In the gym on the other side of the street, the ballet group had finished their practice session for the day. The participants were now standing around in small groups talking, but some were already on their way out to the changing rooms. I shifted my gaze back again. ‘So you think it’s a result of the upheaval of puberty, in other words?’

‘Yes.’ He looked at me aloofly. ‘And, of course, the family
situation
at present, well, I assume you know about it.’

‘I know that your wife and you have separated, yes.’

‘That obviously hasn’t helped.’

‘No. What do the police say?’

‘Oh, you know how much they say. So long as no one has
officially
been reported missing, then …’

‘Who was it you spoke to in the police?’

‘Oh, I’m not sure I really want to divulge my contacts to you.’
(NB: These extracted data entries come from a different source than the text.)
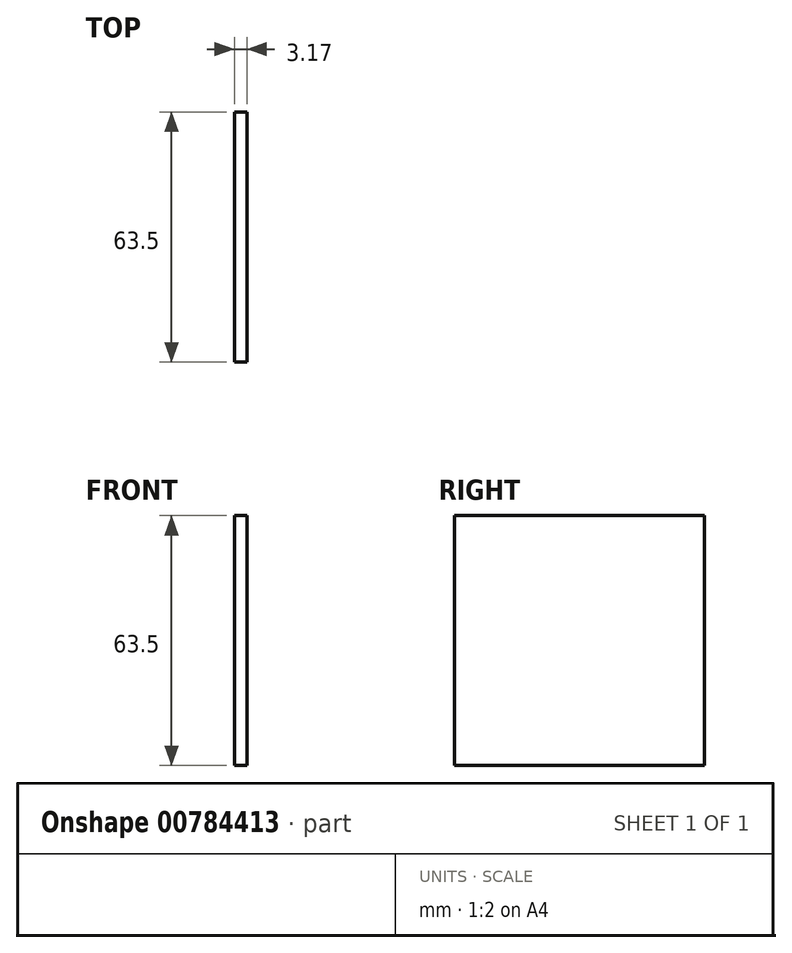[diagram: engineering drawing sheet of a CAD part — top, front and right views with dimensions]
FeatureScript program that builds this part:
annotation { "Feature Type Name" : "Feature", "Feature Type Description" : "" }
export const myFeature = defineFeature(function(context is Context, id is Id, definition is map)
    precondition{}
    {
        {
            var Q0;
            Q0=qCreatedBy(makeId("Right.planeOp"),FACE);
            var sketch = newSketch(context, id + "F0", { "sketchPlane" : qUnion([Q0])});
            skLineSegment(sketch, "E0.bottom", {"start": v(-29.8, 31) * mm, "end": v(33.7, 31) * mm});
            skLineSegment(sketch, "E0.top", {"start": v(-29.8, -32.5) * mm, "end": v(33.7, -32.5) * mm});
            skLineSegment(sketch, "E0.left", {"start": v(-29.8, 31) * mm, "end": v(-29.8, -32.5) * mm});
            skLineSegment(sketch, "E0.right", {"start": v(33.7, 31) * mm, "end": v(33.7, -32.5) * mm});
            skSolve(sketch);
        }
        {
            var Q0;
            Q0=makeQuery(id+"F0.imprint","IMPRINT",FACE,{"disambiguationData":[TD([[makeQuery(id+"F0.imprint","IMPRINT",EDGE,{"derivedFrom":sQuery(id+"F0.wireOp",EDGE,"E0.bottom")}),-1.0]])]});
            extrude(context, id + "F1", {"entities" : qUnion([Q0]), "depth" : 3.17 * mm, "offsetDistance" : 25.4 * mm});
        }
    });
‘Afraid I might steal them, are you?’

‘At any rate, they’re people in very responsible positions, Veum.’

‘So … there’s nothing else you have to tell me, in other words?’

‘Not that I can – think of.’

‘Do you know the names of any of your daughter’s boyfriends?’

He shook his head.

‘Girlfriends, then?’

‘No, I … apart from Åsa, that is; they’ve been friends since they were little.’

‘Yes, I realise that. What about a girl called Astrid?’

‘No, can’t remember that one …’

‘Well, in that case, I won’t trouble you any further.’ I stood up.

He accompanied me to the door. ‘You’re not troubling me, Veum! Don’t get me wrong … I’m just as concerned as Sidsel about Torild’s disappearing act …’

Just
as concerned? I thought.

‘… but I – it’s not my area of responsibility, as I’ve told you, I just can’t, there are so many other things I have to … And it’ll all turn out OK in the end, won’t it?’

‘Yes, it probably will.’

‘Who … er, has Sidsel enough money to pay for this? I mean, your fee …’

‘Yes.’

‘Oh, because if not … I’ll have a word with her. Don’t bother about it, Veum.’

‘To tell the truth, Skagestøl, that’s the least of my worries.’

‘Oh?’ We’d stopped in front of the lift. ‘Well, then … Good luck. And if there’s anything else, just get back to me!’

‘Thanks.’

He gave me a quick smile and was already on his way back to his office before the lift arrived.

When I came out onto the pavement I noticed a woman coming out of a door on the other side of the street, red in the face and with her hair all over the place. She looked furtively both ways before buttoning her coat collar round her neck and rushing off almost as though she was coming from a secret rendezvous. But it was probably just the end of the ballet lesson.